Meinerzhagen zeigt Einsatztechnik am Extremwettertag
Starkregen, Waldbrände oder extreme Hitzewellen sind keine fernen Szenarien mehr, sondern passieren immer öfter. Deshalb gibt es am Samstag, den 22. August, in Meinerzhagen (Märkischer Kreis, Nordrhein-Westfalen) einen speziellen Extremwettertag. Von 12 bis 16 Uhr verwandelt sich der Otto-Fuchs-Platz in eine Art Schauplatz für den Katastrophenschutz.
Die Freiwillige Feuerwehr Meinerzhagen zeigt, wie man Brände im Wald oder auf trockenen Flächen bekämpft. Die Besucher können spezielle Ausrüstung sehen und zwei wichtige Fahrzeuge aus nächster Nähe betrachten: den Gerätewagen Logistik (GW-L) aus der Stadtmitte und das Tanklöschfahrzeug aus Valbert.
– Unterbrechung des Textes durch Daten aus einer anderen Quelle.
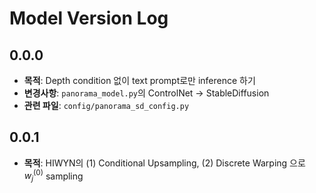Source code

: # Model Version Log

## 0.0.0

- **목적**: Depth condition 없이 text prompt로만 inference 하기
- **변경사항**: `panorama_model.py`의 ControlNet -> StableDiffusion
- **관련 파일**: `config/panorama_sd_config.py`

## 0.0.1

- **목적**: HIWYN의 (1) Conditional Upsampling, (2) Discrete Warping 으로 $w^{(0)}_j$ sampling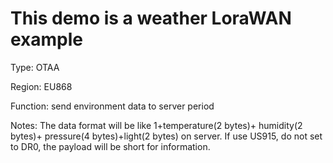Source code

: # This demo is a weather LoraWAN example

 Type: OTAA
 
 Region: EU868
 
 Function: send environment data to server period
 
 Notes: The data format will be like 1+temperature(2 bytes)+ humidity(2 bytes)+
 pressure(4 bytes)+light(2 bytes) on server. If use US915, do not set to 
 DR0, the payload will be short for information.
Auch das Technische Hilfswerk (THW) ist mit den Gruppen aus Iserlohn und Halver dabei. Die Helfer demonstrieren, wie sie bei Hochwasser und Katastrophen vorgehen. Besonders spannend wird es bei der Vorführung einer Großpumpe und einem mobilen Pegel, den das THW aus Bergkamen mitbringt.
Das DRK aus Meinerzhagen-Valbert kommt mit zwei Fahrzeugen und einem Quad. Die Sanitäter erklären dort, wie man sich vor extremer Hitze schützt und welche gesundheitlichen Folgen die Temperaturen haben können.
Ein wichtiger Teil des Tages ist die Eigenvorsorge. Am Stand des Märkischen Kreises gibt es eine Starkregengefahrenkarte. Diese zeigt genau, wo bei heftigem Regen das Wasser in der Umgebung hinfließt und welche Bereiche gefährdet sind. Zudem informiert das Landesamt für Natur, Umwelt und Klima NRW (LANUK) über die aktuelle Entwicklung von Hitze und Niederschlag in Meinerzhagen.
Wer wissen will, wie man den eigenen Keller trocken hält, kann zum Hochwasser-Kompetenz-Centrum (HKC) gehen. Dort werden mobile Deiche, Schutzsysteme und sogenannte Flutboxen für die Entwässerung gezeigt. Es gibt dort auch Notfallkoffer zu sehen.
Für Verpflegung ist gesorgt: Die Jugendfeuerwehr grillt für die Besucher, und der Chor „MixTour“ verkauft Getränke.